Amélie Simone Mauresmo French pronunciation: [ameli simɔn moʁɛsmo] (born 5 July 1979) is a French former professional tennis player, and a former World No. 1. Mauresmo won two Grand Slam singles titles at the Australian Open and at Wimbledon, and also won a Silver Medal at the 2004 Summer Olympics.

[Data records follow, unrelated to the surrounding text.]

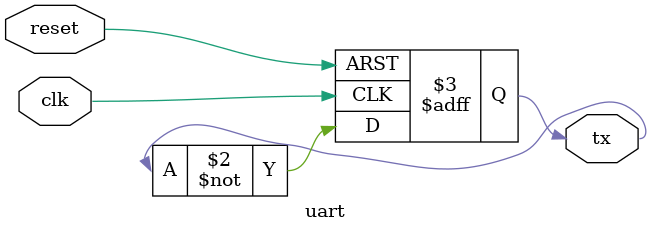
<source format=sv>
`timescale 1ns/1ps

module uart(input logic clk, input logic reset, output reg tx);
    always @(posedge clk or posedge reset) begin
        if(reset) tx <= 1'b0;
        else tx <= ~tx;
    end
endmodule

</source>
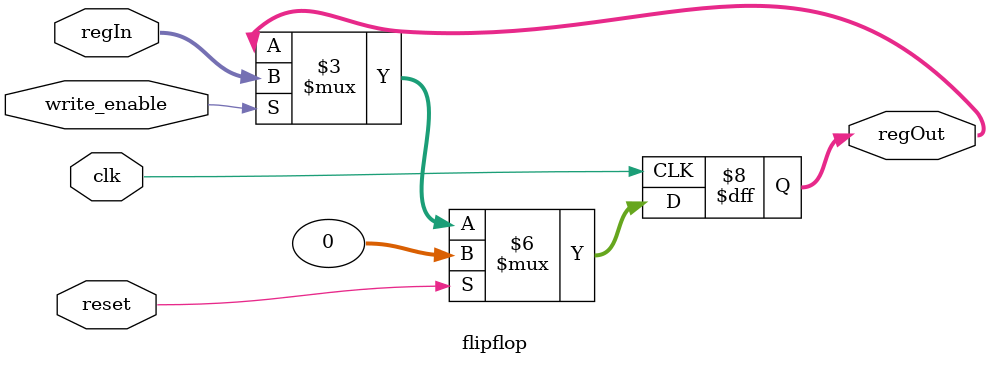
<source format=v>
module flipflop (   
    input clk, reset, write_enable,
    input [31:0] regIn,
    output reg [31:0] regOut
    );

    always @ (posedge clk) begin
        if (reset == 1) regOut <= 0;
        else if (write_enable) regOut <= regIn;
    end
endmodule
</source>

Mauresmo first attained the top ranking on 13 September 2004, holding it for five weeks on that occasion. She was the fifteenth World No. 1 in women’s tennis since the computer rankings began. She is well known for her powerful one-handed backhand and strong net play. She officially announced her retirement from professional tennis on 3 December 2009, ending a career of fifteen years. She returned to Wimbledon in 2010, acting as a grass court advisor for Frenchman and 2007 Wimbledon doubles champion Michaël Llodra. She helped Marion Bartoli in 2013 and during Bartoli’s triumph at Wimbledon. Mauresmo has coached Andy Murray since June 2014
Mauresmo was born in Saint-Germain-en-Laye slightly northwest of Paris. She began playing tennis at the age of four, after being inspired by Yannick Noah’s win in the 1983 French Open on television. It was after his win that Mauresmo’s parents bought her her first tennis racket. Later on in 1998 Yannick Noah picked her on the French team for the Fed Cup. Her mother Françoise is a housewife and her father Francis, who died in March 2004, was an engineer. She has a brother, Fabien, who is an engineer.

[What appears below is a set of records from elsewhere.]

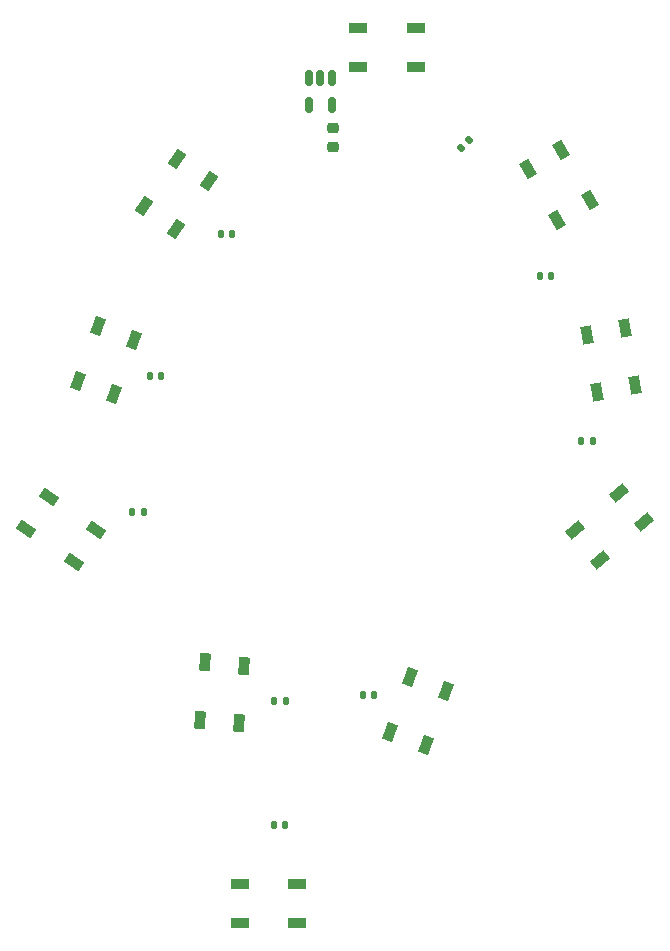
<source format=gbr>
%TF.GenerationSoftware,KiCad,Pcbnew,7.0.1*%
%TF.CreationDate,2023-05-31T17:56:53-07:00*%
%TF.ProjectId,GameOfShrooms2023,47616d65-4f66-4536-9872-6f6f6d733230,rev?*%
%TF.SameCoordinates,Original*%
%TF.FileFunction,Paste,Top*%
%TF.FilePolarity,Positive*%
%FSLAX46Y46*%
G04 Gerber Fmt 4.6, Leading zero omitted, Abs format (unit mm)*
G04 Created by KiCad (PCBNEW 7.0.1) date 2023-05-31 17:56:53*
%MOMM*%
%LPD*%
G01*
G04 APERTURE LIST*
G04 Aperture macros list*
%AMRoundRect*
0 Rectangle with rounded corners*
0 $1 Rounding radius*
0 $2 $3 $4 $5 $6 $7 $8 $9 X,Y pos of 4 corners*
0 Add a 4 corners polygon primitive as box body*
4,1,4,$2,$3,$4,$5,$6,$7,$8,$9,$2,$3,0*
0 Add four circle primitives for the rounded corners*
1,1,$1+$1,$2,$3*
1,1,$1+$1,$4,$5*
1,1,$1+$1,$6,$7*
1,1,$1+$1,$8,$9*
0 Add four rect primitives between the rounded corners*
20,1,$1+$1,$2,$3,$4,$5,0*
20,1,$1+$1,$4,$5,$6,$7,0*
20,1,$1+$1,$6,$7,$8,$9,0*
20,1,$1+$1,$8,$9,$2,$3,0*%
%AMRotRect*
0 Rectangle, with rotation*
0 The origin of the aperture is its center*
0 $1 length*
0 $2 width*
0 $3 Rotation angle, in degrees counterclockwise*
0 Add horizontal line*
21,1,$1,$2,0,0,$3*%
G04 Aperture macros list end*
%ADD10RoundRect,0.218750X-0.256250X0.218750X-0.256250X-0.218750X0.256250X-0.218750X0.256250X0.218750X0*%
%ADD11RoundRect,0.147500X-0.147500X-0.172500X0.147500X-0.172500X0.147500X0.172500X-0.147500X0.172500X0*%
%ADD12RotRect,1.500000X0.900000X40.000000*%
%ADD13RotRect,1.500000X0.900000X250.000000*%
%ADD14RotRect,1.500000X0.900000X235.000000*%
%ADD15RoundRect,0.147500X0.147500X0.172500X-0.147500X0.172500X-0.147500X-0.172500X0.147500X-0.172500X0*%
%ADD16R,1.500000X0.900000*%
%ADD17RoundRect,0.147500X0.017678X-0.226274X0.226274X-0.017678X-0.017678X0.226274X-0.226274X0.017678X0*%
%ADD18RotRect,1.500000X0.900000X325.000000*%
%ADD19RotRect,1.500000X0.900000X100.000000*%
%ADD20RotRect,1.500000X0.900000X265.000000*%
%ADD21RotRect,1.500000X0.900000X120.000000*%
%ADD22RoundRect,0.150000X-0.150000X0.512500X-0.150000X-0.512500X0.150000X-0.512500X0.150000X0.512500X0*%
%ADD23RotRect,1.500000X0.900000X70.000000*%
G04 APERTURE END LIST*
D10*
%TO.C,C0*%
X145500000Y-60000000D03*
X145500000Y-61575000D03*
%TD*%
D11*
%TO.C,C2*%
X163000000Y-72500000D03*
X163970000Y-72500000D03*
%TD*%
D12*
%TO.C,LED4*%
X166000000Y-94000000D03*
X168121199Y-96527947D03*
X171874816Y-93378288D03*
X169753617Y-90850341D03*
%TD*%
D13*
%TO.C,LED9*%
X128675899Y-77895506D03*
X125574914Y-76766840D03*
X123899015Y-81371334D03*
X127000000Y-82500000D03*
%TD*%
D11*
%TO.C,C5*%
X140515000Y-119000000D03*
X141485000Y-119000000D03*
%TD*%
D14*
%TO.C,LED10*%
X135000000Y-64500000D03*
X132296798Y-62607197D03*
X129486274Y-66621042D03*
X132189476Y-68513845D03*
%TD*%
D15*
%TO.C,C8*%
X130985000Y-81000000D03*
X130015000Y-81000000D03*
%TD*%
D16*
%TO.C,LED6*%
X137600000Y-124000000D03*
X137600000Y-127300000D03*
X142500000Y-127300000D03*
X142500000Y-124000000D03*
%TD*%
D17*
%TO.C,C1*%
X156314106Y-61685894D03*
X157000000Y-61000000D03*
%TD*%
D15*
%TO.C,C7*%
X129470000Y-92500000D03*
X128500000Y-92500000D03*
%TD*%
%TO.C,C9*%
X136985000Y-69000000D03*
X136015000Y-69000000D03*
%TD*%
D18*
%TO.C,LED8*%
X121439479Y-91243137D03*
X119546676Y-93946339D03*
X123560521Y-96756863D03*
X125453324Y-94053661D03*
%TD*%
D19*
%TO.C,LED3*%
X167850876Y-82325558D03*
X171100742Y-81752520D03*
X170249866Y-76926962D03*
X167000000Y-77500000D03*
%TD*%
D20*
%TO.C,LED7*%
X138000000Y-105500000D03*
X134712557Y-105212386D03*
X134285494Y-110093740D03*
X137572937Y-110381354D03*
%TD*%
D15*
%TO.C,C6*%
X141500000Y-108500000D03*
X140530000Y-108500000D03*
%TD*%
D21*
%TO.C,LED2*%
X164450000Y-67743524D03*
X167307884Y-66093524D03*
X164857884Y-61850000D03*
X162000000Y-63500000D03*
%TD*%
D11*
%TO.C,C3*%
X166530000Y-86500000D03*
X167500000Y-86500000D03*
%TD*%
%TO.C,C4*%
X148015000Y-108000000D03*
X148985000Y-108000000D03*
%TD*%
D22*
%TO.C,U1*%
X145400000Y-55725000D03*
X144450000Y-55725000D03*
X143500000Y-55725000D03*
X143500000Y-58000000D03*
X145400000Y-58000000D03*
%TD*%
D23*
%TO.C,LED5*%
X150324101Y-111104494D03*
X153425086Y-112233160D03*
X155100985Y-107628666D03*
X152000000Y-106500000D03*
%TD*%
D16*
%TO.C,LED1*%
X152500000Y-54800000D03*
X152500000Y-51500000D03*
X147600000Y-51500000D03*
X147600000Y-54800000D03*
%TD*%
M02*

</source>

In 1996, Mauresmo captured both the junior French Open and Wimbledon women’s singles titles. She was named 1996 Junior World Champion by the International Tennis Federation
In April 2015, Mauresmo announced via Twitter that she is pregnant and is expecting the baby in August. On 16 August 2015, it was announced that she had given birth to a baby boy.
Equipment and endorsements
Mauresmo’s apparel and footwear on court was manufactured by Nike, and later Reebok. In the early 2000s, she used Dunlop 200G+1.00 racquet.
Grand Slam finals
Singles: 3 (2 titles, 1 runner-up)
|Runner-up||1999||Australian Open||Hard||Martina Hingis||2–6, 3–6|
|Winner||2006||Australian Open||Hard||Justine Henin||6–1, 2–0, retired|
|Winner||2006||Wimbledon||Grass||Justine Henin||2–6, 6–3, 6–4|
Doubles: 1 (1 runner-up)
|Runner-up||2005||Wimbledon||Grass||Svetlana Kuznetsova|| Cara Black
Singles: 1 silver medal
|Silver||2004||Athens Olympics||Hard||Justine Henin||3–6, 3–6|
Fed Cup and Olympic teams
- French Fed Cup team: 1998–99, 2001–05.